Autocats take up PGM slack from jewellery in China

26th March 2004 By: candice haase

The rapid growth of the automotive market in China, coupled with increasing emission-control regulations, places the market for catalysts in that country as a rapidly-growing consumer of platinum-group metals (PGMs).

Johnson Matthey market research and planning director Mike Steel informs Mining Weekly that, by 2008, the produc- tion of light-duty vehicles, including cars and light-duty trucks, is expected to reach about 7,4-million units a year.

He estimates that about 70% of the light-duty vehicles in China currently have catalysts to meet emission standards equivalent to Euro Stage I requirements.

These standards regulate the emission of carbon monoxide, hydrocarbons and the oxides of nitrogen from vehicles. The introduction of emission standards, such as the US Clean Air Act Amendment of 1970, and the evolution of these regulations, continues to influence the varying pattern of use of platinum, palladium and rhodium on autocatalysts.
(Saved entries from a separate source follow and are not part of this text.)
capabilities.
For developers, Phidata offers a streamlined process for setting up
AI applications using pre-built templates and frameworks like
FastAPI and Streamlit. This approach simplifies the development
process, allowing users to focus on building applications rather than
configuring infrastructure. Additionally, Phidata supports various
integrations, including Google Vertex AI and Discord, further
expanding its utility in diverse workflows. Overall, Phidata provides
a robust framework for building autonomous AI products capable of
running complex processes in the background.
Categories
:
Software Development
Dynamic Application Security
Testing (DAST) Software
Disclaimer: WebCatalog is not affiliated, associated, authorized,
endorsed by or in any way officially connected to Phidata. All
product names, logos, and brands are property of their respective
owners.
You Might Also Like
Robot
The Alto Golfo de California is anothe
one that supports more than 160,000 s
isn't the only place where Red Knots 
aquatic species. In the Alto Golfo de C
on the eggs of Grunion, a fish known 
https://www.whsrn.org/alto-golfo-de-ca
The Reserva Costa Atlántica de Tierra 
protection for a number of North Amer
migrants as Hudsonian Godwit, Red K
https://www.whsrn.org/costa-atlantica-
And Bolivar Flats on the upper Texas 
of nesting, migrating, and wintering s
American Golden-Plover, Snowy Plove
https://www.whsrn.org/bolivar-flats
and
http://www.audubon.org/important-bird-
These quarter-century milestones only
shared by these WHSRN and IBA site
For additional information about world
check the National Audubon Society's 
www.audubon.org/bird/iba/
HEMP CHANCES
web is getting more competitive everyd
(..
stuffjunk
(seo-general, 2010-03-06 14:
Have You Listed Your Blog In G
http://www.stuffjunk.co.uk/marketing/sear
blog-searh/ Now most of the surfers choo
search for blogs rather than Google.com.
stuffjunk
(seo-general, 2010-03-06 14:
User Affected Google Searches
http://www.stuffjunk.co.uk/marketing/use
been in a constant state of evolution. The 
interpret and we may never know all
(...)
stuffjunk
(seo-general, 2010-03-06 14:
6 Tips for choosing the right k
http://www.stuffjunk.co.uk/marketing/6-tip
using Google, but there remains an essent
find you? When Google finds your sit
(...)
Euro Stage II standards were introduced to Beijing and Shanghai in January and March last year respectively.

Nationwide compliance to these standards is scheduled for July this year.

“As a result of tax incentives, many vehicles already comply with the tighter limits,” Steel comments.

The introduction of Euro Stage III compliance requirements in Beijing and Shanghai in 2005/6, followed by the rest of China in 2008, will see over 90% of light-duty vehicles incorporating catalysts, the platinum-market analyst predicts.

“To meet Euro Stage III standards, catalysts will be loaded more heavily with PGM than at present,” Steel comments.

However, the amount of platinum used in autocatalysts is nowhere near that consumed in jewellery manufacture, Impala Platinum manager of strategy and business development Bob Gilmour comments.

“Platinum use in the Chinese catalyst market last year was in the region of 100 000 ounces,” he informs. That said, however, Gilmour notes that the impact of a high platinum price on the jewellery market will become apparent towards mid-year when manufacturers will have to enter the market to buy metal to replenish retail stocks.

In November last year, Johnson Matthey estimated that the demand for platinum in jewellery manufacturing in China would fall from 1,48-million ounces in 2002 to 1,2-million ounces in 2003.

“As for the current year, it is true that the high prices seen for platinum recently have begun to have a negative effect,” Steel notes. He adds that, if the high prices continue, the market this year is expected to fall back even further.

“We predict the demand for platinum jewellery coming down a further 10% in the Chinese jewellery market,” Gilmour comments. However, private consumers still seem to be eager to buy platinum jewellery.

“The problem is that the profit margins for manufacturers and retailers have been squeezed as metal prices have risen faster than increases in retail selling prices,” Steel explains.

Only once retailers have adjusted their prices to enable the industry to continue making adequate profits will industry analysts be able to assess the effect high metal prices may have on jewellery demand.